Not adding that resiliency isn't the answer though - it just means known failures will get you. Is that better than the unknown failures because of your mitigation? I cannot answer that.

I can tell you 100% that eventually a disk will fail. I can tell you 100% that eventually the power will go out. I can tell you 100% that even if you have a computer with redundant power supplies each connected to separate grids, eventually both power supplies will fail at the same time - it just will happen a lot less often than if you have a regular computer not on any redundant/backup power. I can tell you that network cables do break from time to time. I can tell you that buildings are vulnerable to earthquakes, fires, floods, tornadoes and other such disasters). I can tell you that software is not perfect and eventually crashes. I can tell you that upgrades are hard if any protocol changed. I can tell you there is a long list of other known disasters that I didn't list, but a little research will discover.

I could look up the odds of the above. In turn this allows calculating the costs of each mitigation against the likely cost of not mitigating it - but this is only statistical you may decide something statistically cannot happen and it does anyway.

What I cannot tell you is how much you should mitigate. There is a cost to each mitigation that need to be compared to the value.

camgunz · on Feb 20, 2024

Absolutely yeah, these things are hard enough to test in a controlled environment with a single app (e.g. FoundationDB) but practically impossible to test fully in a microservices architecture. It's so nice to have this complexity managed for you in the storage layer.

Eridrus · on Feb 20, 2024

Microservices almost always increase the amount of partial failures, but if used properly can reduce the amount of critical failures.

You can certainly misapply the architecture, but you can also apply it well. It's unsurprising that most people make bad choices in a difficult domain.

Tainnor · on Feb 20, 2024

Fault tolerance doesn't necessarily require microservices (as in separate code bases) though, see Erlang. Or even something like Unison.

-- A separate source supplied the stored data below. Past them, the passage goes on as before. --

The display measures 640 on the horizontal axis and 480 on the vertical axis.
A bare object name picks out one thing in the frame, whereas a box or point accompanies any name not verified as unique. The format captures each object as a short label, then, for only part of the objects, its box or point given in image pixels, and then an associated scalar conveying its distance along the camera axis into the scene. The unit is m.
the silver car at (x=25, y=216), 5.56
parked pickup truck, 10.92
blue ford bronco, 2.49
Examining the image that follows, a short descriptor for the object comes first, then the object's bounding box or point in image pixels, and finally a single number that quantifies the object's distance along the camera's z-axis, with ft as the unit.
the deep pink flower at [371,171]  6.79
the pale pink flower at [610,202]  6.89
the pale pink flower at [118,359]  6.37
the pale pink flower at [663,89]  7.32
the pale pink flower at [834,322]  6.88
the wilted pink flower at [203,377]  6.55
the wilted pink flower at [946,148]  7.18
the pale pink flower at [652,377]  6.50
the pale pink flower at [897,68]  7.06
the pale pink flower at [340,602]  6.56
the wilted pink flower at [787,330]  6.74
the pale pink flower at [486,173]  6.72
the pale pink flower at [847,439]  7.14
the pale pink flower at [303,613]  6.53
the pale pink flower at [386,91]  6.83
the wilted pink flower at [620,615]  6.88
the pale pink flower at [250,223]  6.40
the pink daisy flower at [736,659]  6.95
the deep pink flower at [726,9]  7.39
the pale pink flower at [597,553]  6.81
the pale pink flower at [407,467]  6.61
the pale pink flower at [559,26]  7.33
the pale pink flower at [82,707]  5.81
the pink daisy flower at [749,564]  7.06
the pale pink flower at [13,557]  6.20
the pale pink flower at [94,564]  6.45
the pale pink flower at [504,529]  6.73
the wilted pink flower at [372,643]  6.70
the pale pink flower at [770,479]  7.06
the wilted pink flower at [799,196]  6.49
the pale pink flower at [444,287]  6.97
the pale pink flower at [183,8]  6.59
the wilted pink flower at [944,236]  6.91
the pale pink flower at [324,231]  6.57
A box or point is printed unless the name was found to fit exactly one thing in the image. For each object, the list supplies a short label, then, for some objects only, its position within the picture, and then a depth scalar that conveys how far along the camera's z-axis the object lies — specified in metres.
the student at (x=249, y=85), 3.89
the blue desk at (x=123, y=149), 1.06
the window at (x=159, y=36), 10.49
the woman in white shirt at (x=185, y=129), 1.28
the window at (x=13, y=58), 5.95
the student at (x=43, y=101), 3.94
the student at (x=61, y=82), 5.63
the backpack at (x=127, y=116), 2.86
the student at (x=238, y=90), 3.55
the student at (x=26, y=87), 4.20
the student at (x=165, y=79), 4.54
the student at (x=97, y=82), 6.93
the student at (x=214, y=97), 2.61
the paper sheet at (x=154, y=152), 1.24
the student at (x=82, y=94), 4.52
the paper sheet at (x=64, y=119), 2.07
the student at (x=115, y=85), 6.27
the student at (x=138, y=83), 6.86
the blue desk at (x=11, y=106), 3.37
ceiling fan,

But for some reason it seems that few people are working on making our programming languages and frameworks fault tolerant.

Eridrus · on Feb 20, 2024

Because path dependence is real so we're mostly building on top of a tower of shit. And as computers got faster, it became more reasonable to have huge amounts of overhead. Same reason that docker exists at all.

troupe · on Feb 20, 2024

> How do you square that with the fact that shit usually hits the fan precisely because of this complexity

The theoretical benefit may not be what most teams are going to experience. Usually the fact that microservices are seen as a solution to a problem that could more easily be solved in other much simpler ways, is a pretty good indication that any theoretical benefits are going to be lost through other poor decision making.